NEW YORK – Assemblymember Aravella Simotas is working to raise awareness of two serious mental health disorders affecting millions of Americans that are frequently misunderstood and often go untreated – Borderline Personality Disorder and Post-Traumatic Stress Disorder. To further her goal, the Astoria legislator authored two New York State Assembly Resolutions that memorialize the month of May as Borderline Personality Disorder Awareness Month in New York State and the month of June as Post-Traumatic Stress Disorder Month in New York State. Both were adopted by the Assembly.
“There are people living every day with these devastating mental disorders and they deserve our compassion and support. Increasing education and public awareness is crucial to expanding access to treatment and helping people gain relief from heartbreaking symptoms and gain happiness and fulfillment in their lives,” said Assemblymember Simotas.
The resolution on Borderline Personality Disorder, adopted by the Assembly on June 20, notes that the condition affects an estimated 6% of adults, approximately 14 million Americans, yet under-diagnosis and misperceptions delay or prevent treatment and recovery.

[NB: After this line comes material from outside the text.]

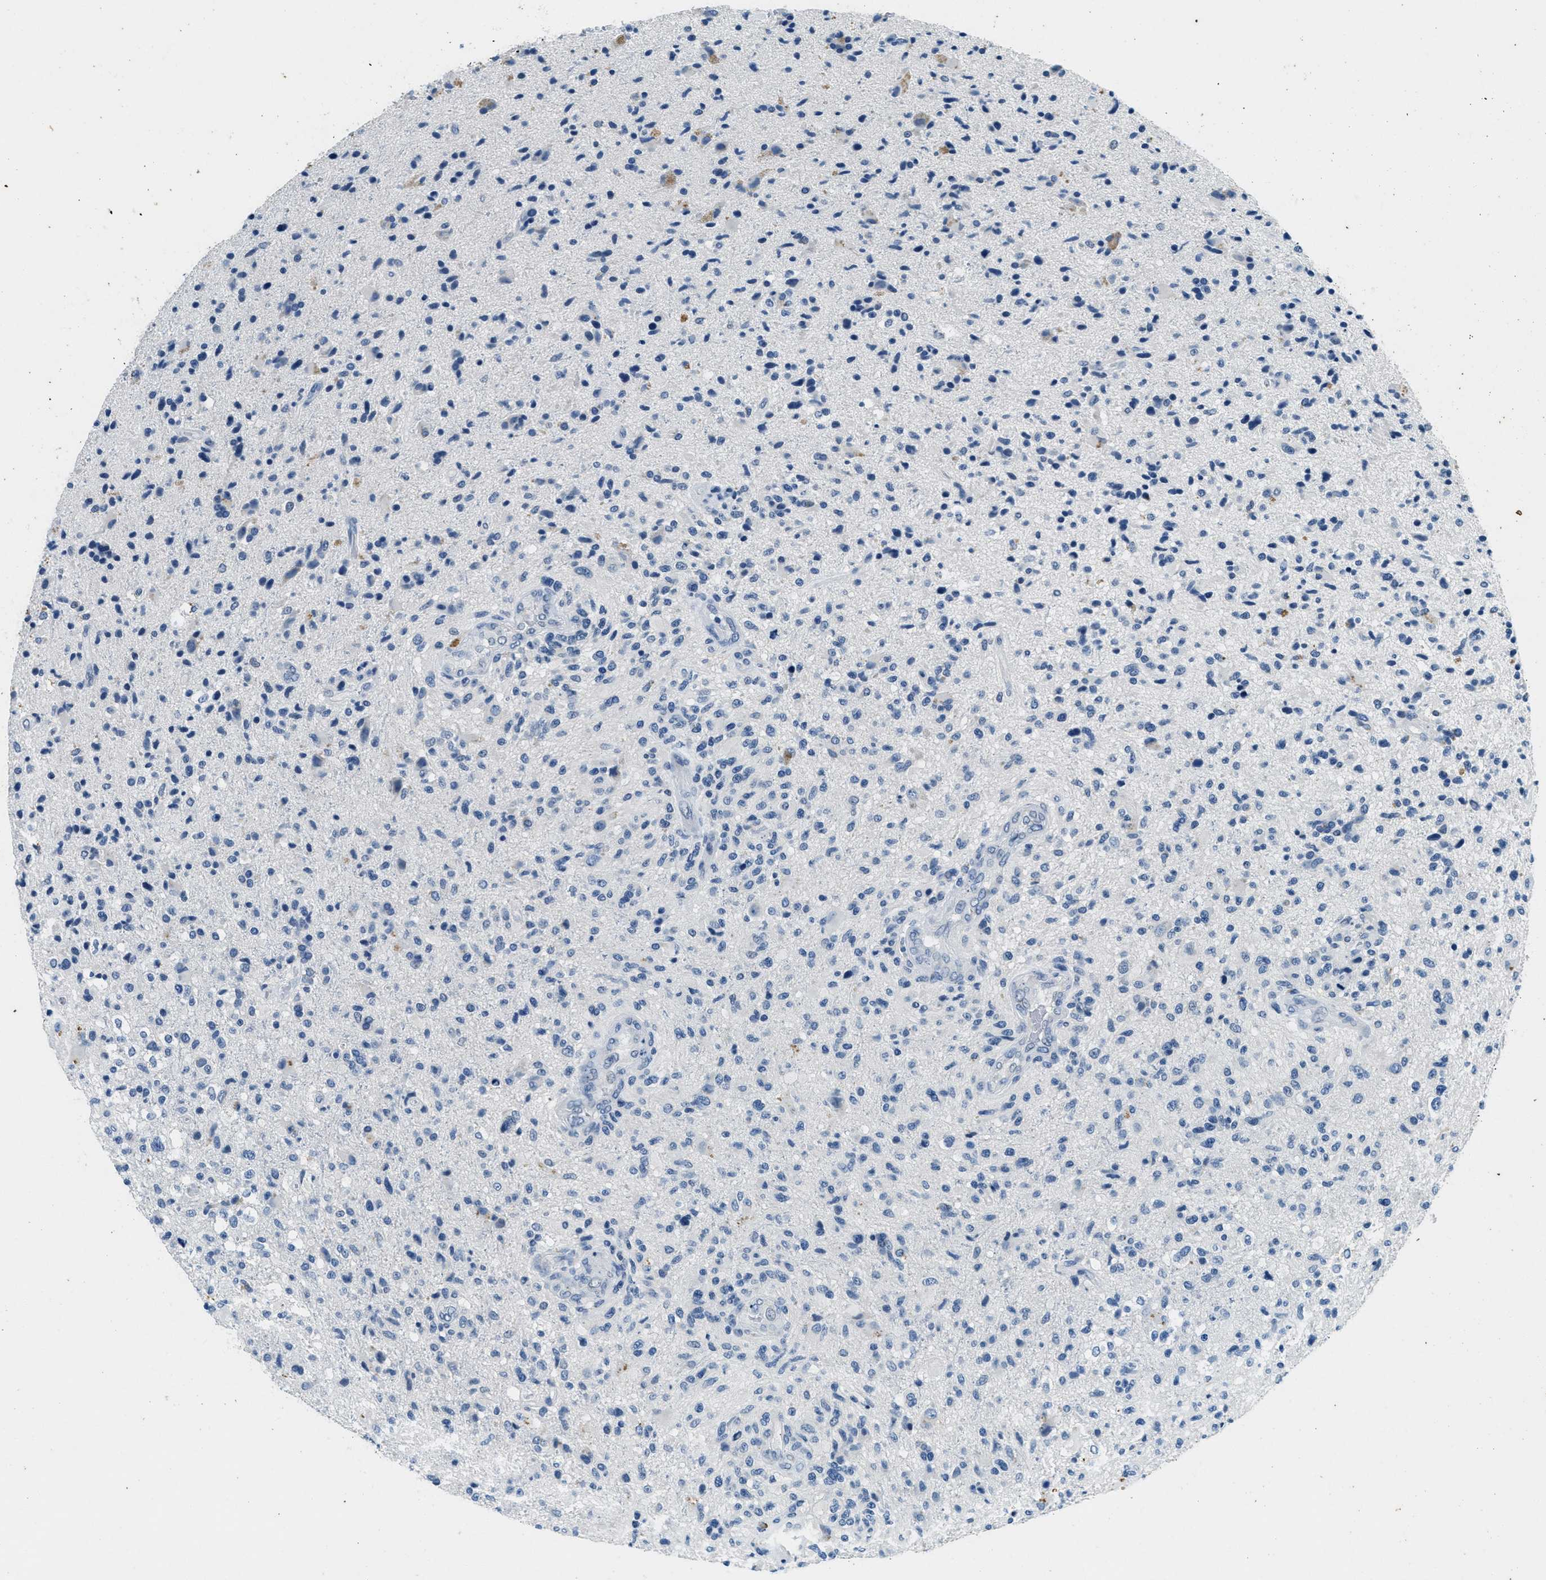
{"staining": {"intensity": "weak", "quantity": "<25%", "location": "cytoplasmic/membranous"}, "tissue": "glioma", "cell_type": "Tumor cells", "image_type": "cancer", "snomed": [{"axis": "morphology", "description": "Glioma, malignant, High grade"}, {"axis": "topography", "description": "Brain"}], "caption": "IHC micrograph of human malignant glioma (high-grade) stained for a protein (brown), which exhibits no expression in tumor cells.", "gene": "CFAP20", "patient": {"sex": "male", "age": 72}}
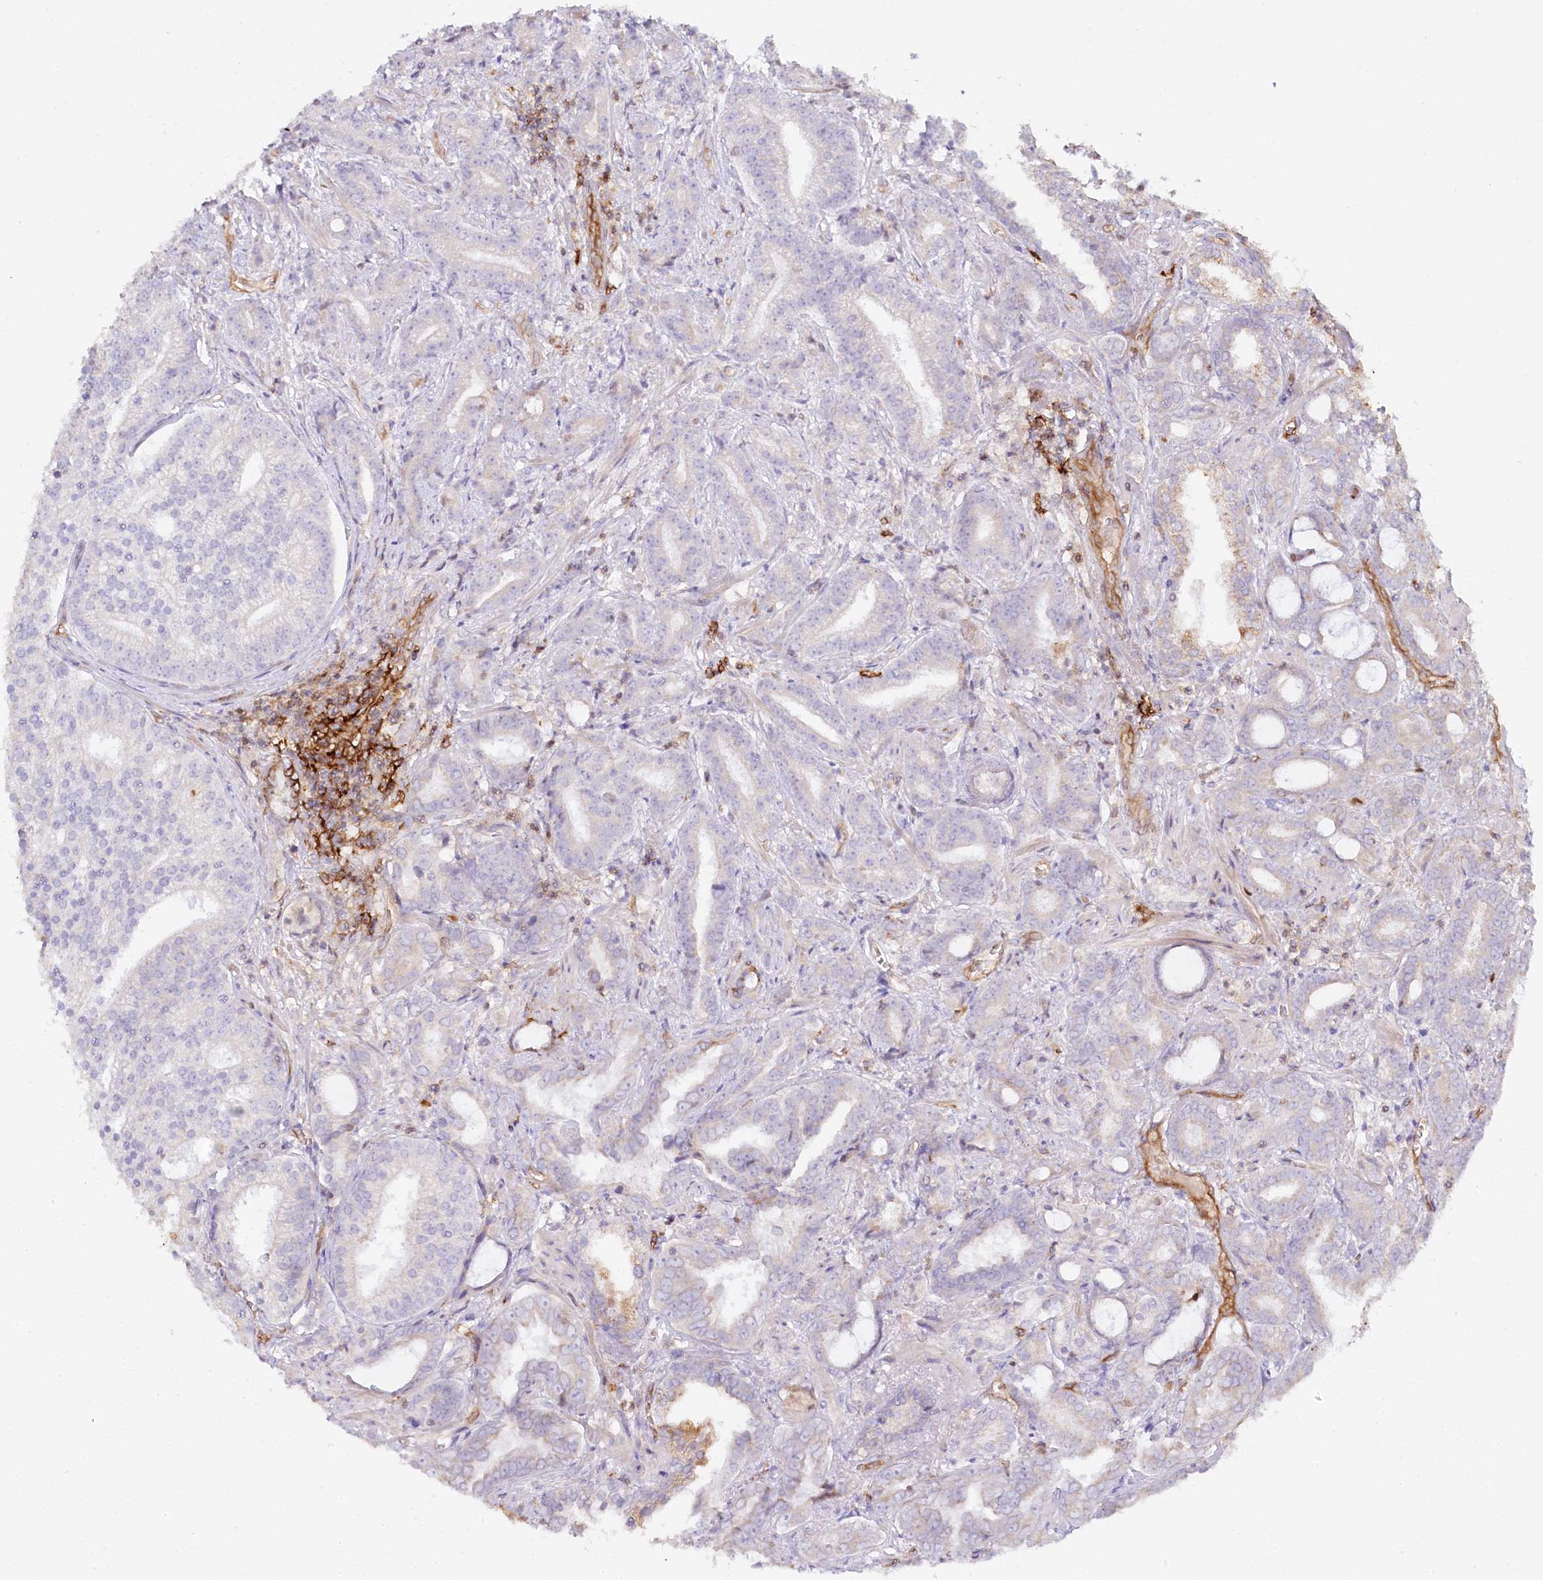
{"staining": {"intensity": "negative", "quantity": "none", "location": "none"}, "tissue": "prostate cancer", "cell_type": "Tumor cells", "image_type": "cancer", "snomed": [{"axis": "morphology", "description": "Adenocarcinoma, High grade"}, {"axis": "topography", "description": "Prostate and seminal vesicle, NOS"}], "caption": "High power microscopy histopathology image of an immunohistochemistry (IHC) image of prostate high-grade adenocarcinoma, revealing no significant expression in tumor cells.", "gene": "RBP5", "patient": {"sex": "male", "age": 67}}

Those with the disorder who do not get treatment are more likely to develop additional chronic physical illness.
Post-Traumatic Stress Disorder (PTSD) frequently affects those who serve in the military, victims of child abuse, intimate partner violence and physical and sexual assault. Without proper treatment PTSD sufferers can experience high rates of intense anxiety, depression, suicide, substance abuse and homelessness. The Assembly resolution was adopted on June 15, 2017.
Simotas noted that she voted “yes” on a mental health education bill, sponsored by Assemblymember Catherine Nolan, which requires all schools with health education programs to include “mental health and the relation of physical and mental health so as to enhance student understanding, attitudes and behaviors that promote health, well-being and human dignity.” The Nolan bill was signed into law by the governor on February 1, 2017.